4. Do you have any ideas for what sort of project you would like to do this summer? I’d be very happy to work with others on projects unrelated to my own field of research, but here are two project ideas I came up with:

a) A scaling law for terrestrial ecosystems: One of the barriers to developing a robust theory of ecosystems that can guide the conservation of ecological diversity is that an ecosystem can range in size from smaller than a drop of water to the size of the whole planet (Gaia). It would be great if there was a natural scaling law analogous to the body size law for vertebrates. This photo from northern BC (I hope it isn't too small to see) shows a clear pattern of increasing scale of vegetation/soil units from mountain top to valley floor. Two alternative hypotheses for the pattern are:(1) the scaling of vegetation/soil units is a function of the height of the vegetation and the depth of soil profile development; (2) the scaling of vegetation/soil units results from the dendritic pattern of water flow down the mountain slope (water droplets on the rock in the foreground coalesce to form major rivers by sea level).

b) Is repression in lodgepole pine stands an emergent process? I’m having trouble understanding the concept of emergent processes. On the one hand, there are phenomena that arise as a non-linear consequence of (or collective response to) individual behaviours we already know something about. I can imagine how that might work in an agent-based model. But what if the collective behaviour is something that truly can't be predicted from lower level behaviour? How is it possible to model that? Does one dream up mathematical formulae for potential interactions among agents without worrying about the underlying mechanics?

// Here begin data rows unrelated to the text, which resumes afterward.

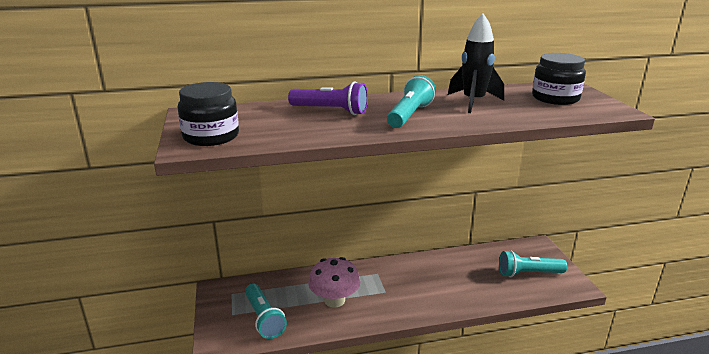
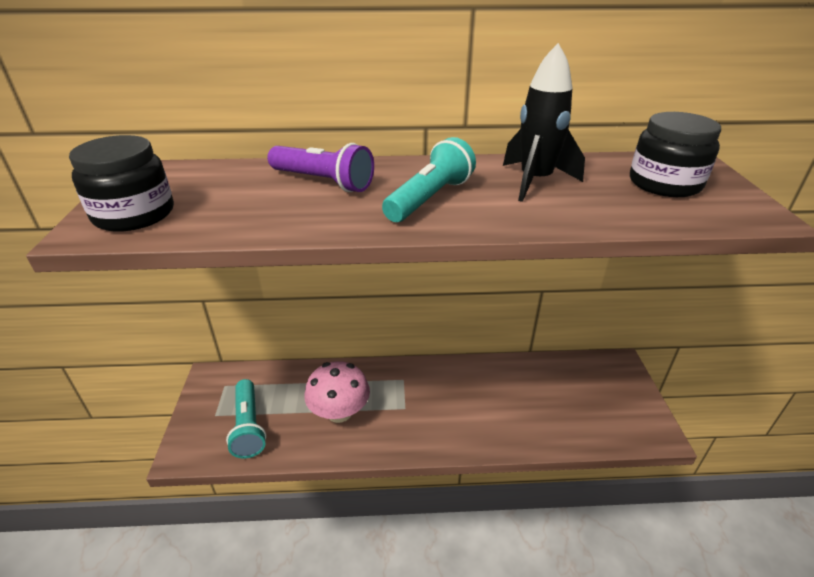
camera: 10 degrees right, 10 degrees up
turquoise flashlight [499,250,567,277] -> none

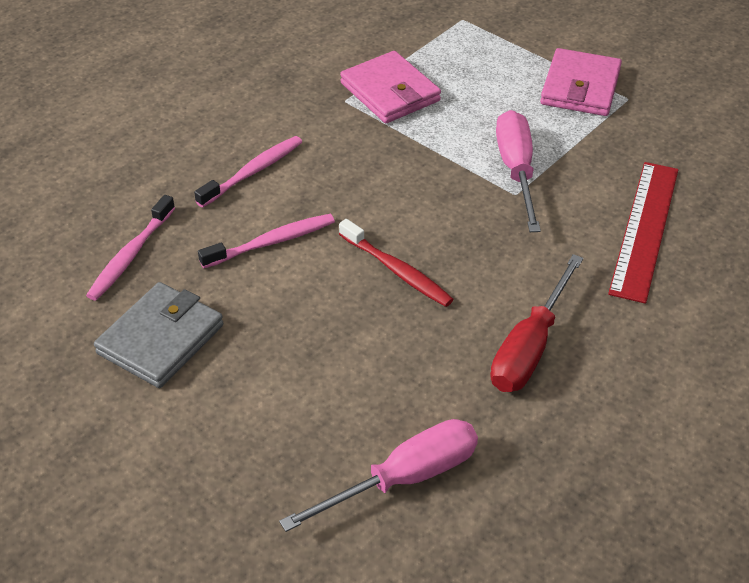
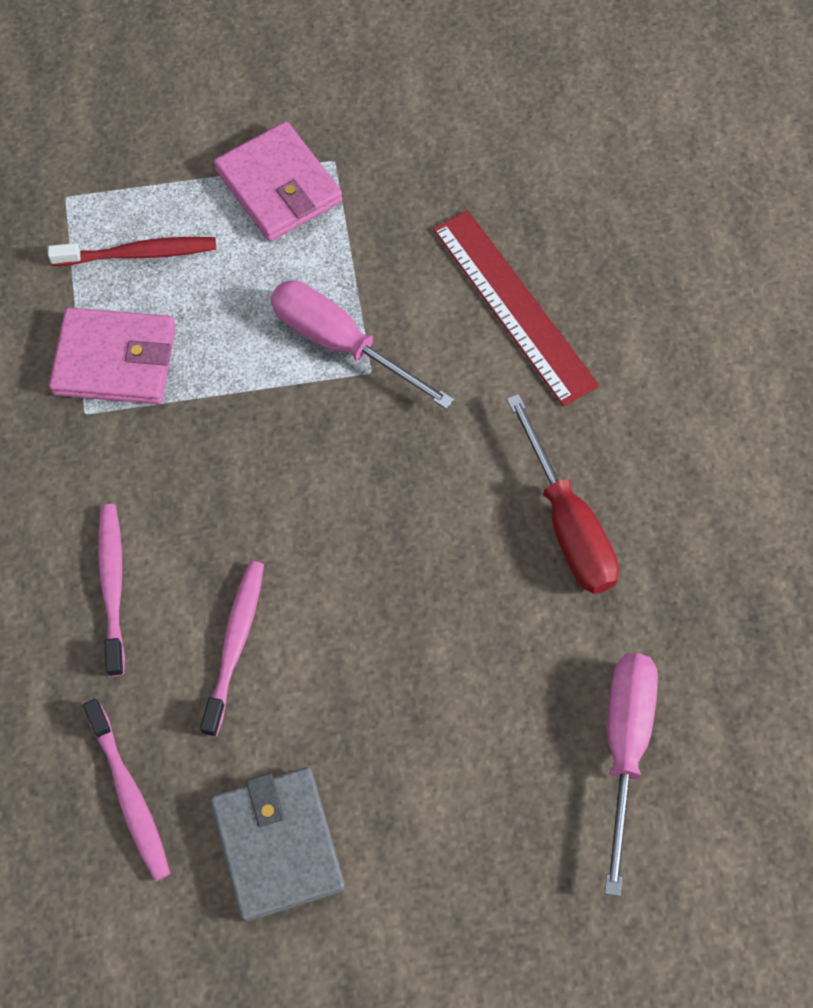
camera: 50 degrees left, 20 degrees up
red toothbrush [339,219,454,307] -> red toothbrush moved to [48,237,216,266]

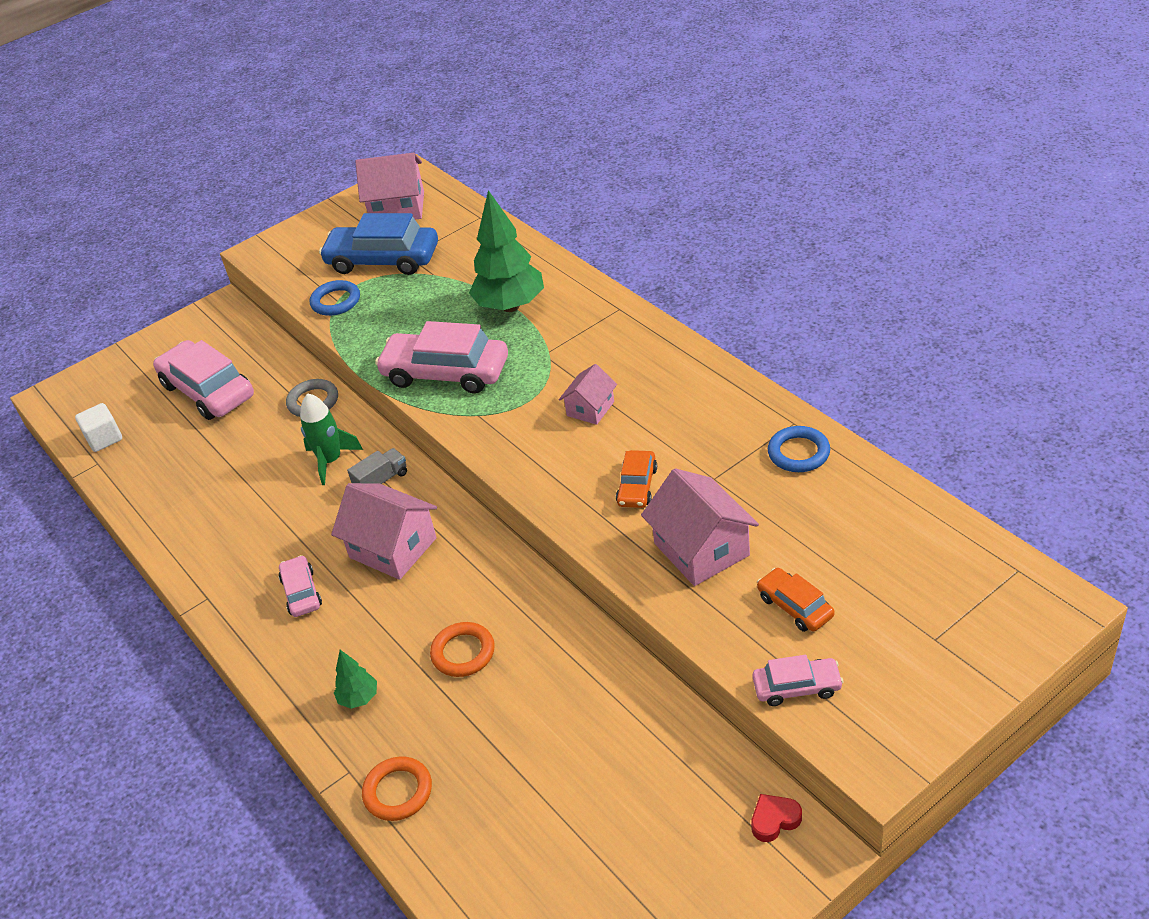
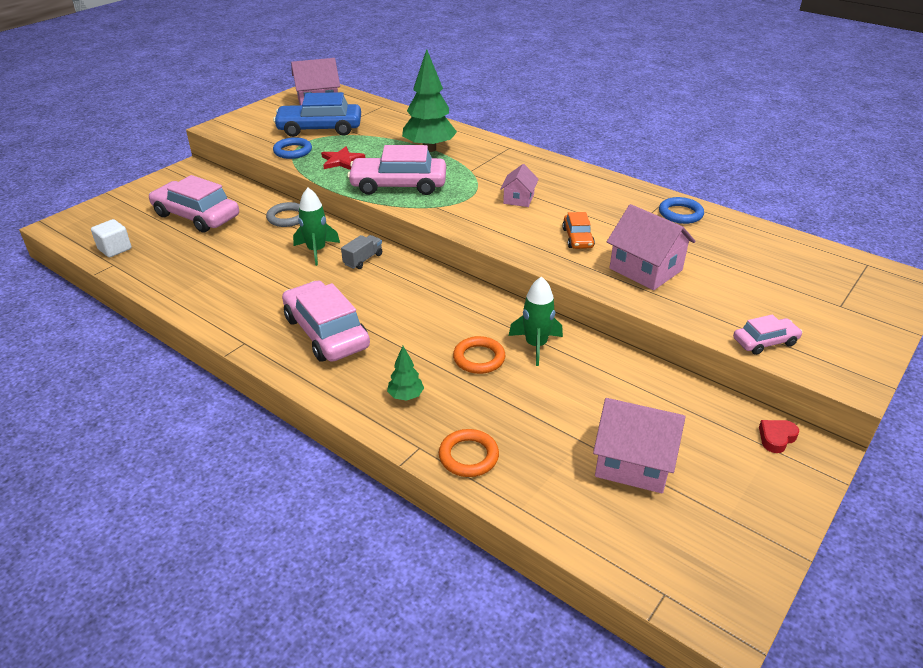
camera: 20 degrees left, 5 degrees down
pink car [278,555,322,617] -> pink car [282,281,370,362], size x1.95
pink house [331,483,437,580] -> pink house moved to [593,398,686,493]
orange car [757,568,835,632] -> none
none -> red star [321,146,365,170]
none -> green rocket [509,277,563,366]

Here is a simple example from forestry: Forest trees growing in uniform, dense stands, normally develop competitive hierarchies in which the larger trees become progressively more dominant while the smallest die out through a process known as self-thinning. Lodgepole pine is a species that grows in dense single-species stands after wildfire and doesn’t self-thin as readily as other species. Above a certain threshold density, a surprising phenomenon “emerges” in which no competitive hierarchy develops and all of the trees remain stunted and small[3]. I'm wonder if this “repression” (a) can be modelled from individual behaviours that we already understand - increasing competition and reduced ability to form competitive hierarchies in extremely dense stands; or (b) whether it is truly an emergent process in which the dense pine community starts to behave as a supra-organism with sychronized physiology – analogous to young women in university residences who begin to synchronize their menstrual cycles. We can test for (a) by tweaking the parameters of an existing individual tree growth model (ie, agent-based model) such as SORTIE-ND[4]. I have no idea (yet) how to model (b) other than to invent an interaction for which we currently have no empirical evidence. I suppose if (b) is the only way to reproduce the collective behaviour then the next step would be to design an experiment that tests for the interaction that produced the response in the model.(???)


5. Suppose you could travel one-hundred years in the future and ask researchers any three questions. What would those questions be?

a) Where does consciousness come from and where does it go after death?

b) What is the size of the human population? Have humans been able to develop sustainable economies built upon some premise other than continous growth and increasing per capita consumption?

c) Are humans still the dominant lifeform on earth or is artificial life (computers) now in control?